En este razonamiento entra la unión estratégica del Estado y la rentabilidad privada: si el usuario no puede pagar, el Estado debe pagarnos lo que falta. Pero ya sabemos que la riqueza no es tema del Estado, subvencionar demandas de este tipo es imposible, además que el modelo exige que los propios ciudadanos se hagan cargo de sus carencias y no pidan regalos demasiado caros.

Por lo tanto, si la oferta no es satisfactoria para estos usuarios porque no pueden pagarla o porque si obtienen el bien de consumo no satisface en nada lo que necesita, no podríamos considerar su requerimiento de atención como una verdadera demanda. Si el Estado solo pone reglas y no tiene un capital a su haber, entonces tampoco es un perjuicio para él que exista un conflicto entre privados; no es de su incumbencia arbitrar sobre un consumidor eternamente insatisfecho que ni siquiera tiene dinero ni tiempo de salir a buscar libremente la oferta que requiere.

El problema de estas demandas de emergencia de mala calidad no es su falta gravedad, sino el hecho que emerge y no es reconocida por no adecuarse a la oferta. Los ciudadanos pobres no tienen el dinero como para darse el lujo de transformar sus apremios en demandas verdaderas generadoras de mercados.

A propósito de la respuesta del Subsecretario de Redes Asistenciales, 32 millones de dólares parece marginal; es el valor de un jugador de futbol del alicaído mercado europeo y no parece corresponder ese valor al de las vidas de la fila de cuerpos pacientes que esperan por tener una demanda y de ser acogidos. En esto estaremos de acuerdo todos, sin embargo la diferencia se establece en la gestión de capitales: la compensación de un crónico solo es rentable para ese privado que se representa a si mismo con recursos insignificantes, por lo que para generar nuevos mercados su salud no es significativa. Tampoco es rentable para el Estado, porque según la definición de nuestros intelectuales económicos la rentabilidad de un estado es por definición un error conceptual.
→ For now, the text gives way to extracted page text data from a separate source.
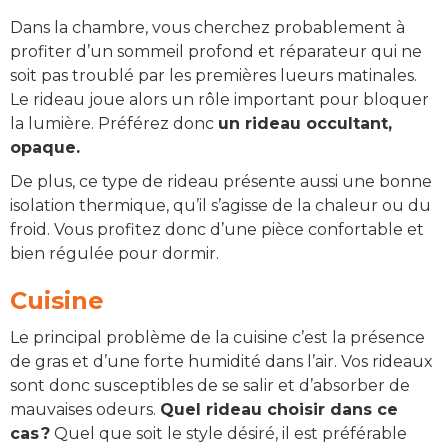
Dans la chambre, vous cherchez probablement à
profiter d’un sommeil profond et réparateur qui ne
soit pas troublé par les premières lueurs matinales.
Le rideau joue alors un rôle important pour bloquer
la lumière. Préférez donc
un rideau occultant,
opaque.
De plus, ce type de rideau présente aussi une bonne
isolation thermique, qu’il s’agisse de la chaleur ou du
froid. Vous profitez donc d’une pièce confortable et
bien régulée pour dormir.
Cuisine
Le principal problème de la cuisine c’est la présence
de gras et d’une forte humidité dans l’air. Vos rideaux
sont donc susceptibles de se salir et d’absorber de
mauvaises odeurs.
Quel rideau choisir dans ce
cas ?
Quel que soit le style désiré, il est préférable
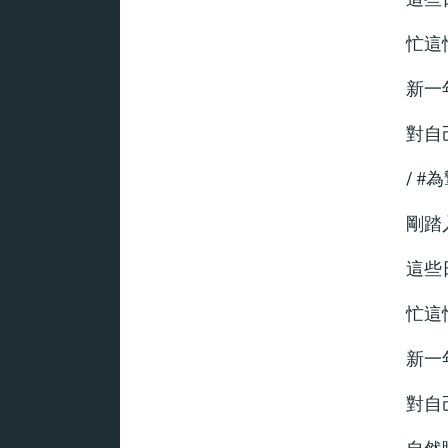
忙這
新一年
對自
/ 
剛踏
這些
忙這
新一年
對自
Está muy claro, si usted es pobre trate de no demandar tonteras; tendrá usted una verdadera demanda cuando este apunto de morir o cuando tenga el dinero suficiente para generar ofertas. Mientras tanto debe esperar que algún gurú económico invente un modelo de inversión social que dé evidencia de un retorno significativo a un privado sin que tenga que subsidiar el Estado. Además, si le sirve de consuelo, para algunos psicoanalistas la demanda siempre es demanda de amor, así que trate de molestar menos con sus leseras para que al fin nos podamos dirigir hacia las tareas importantes de nuestro país.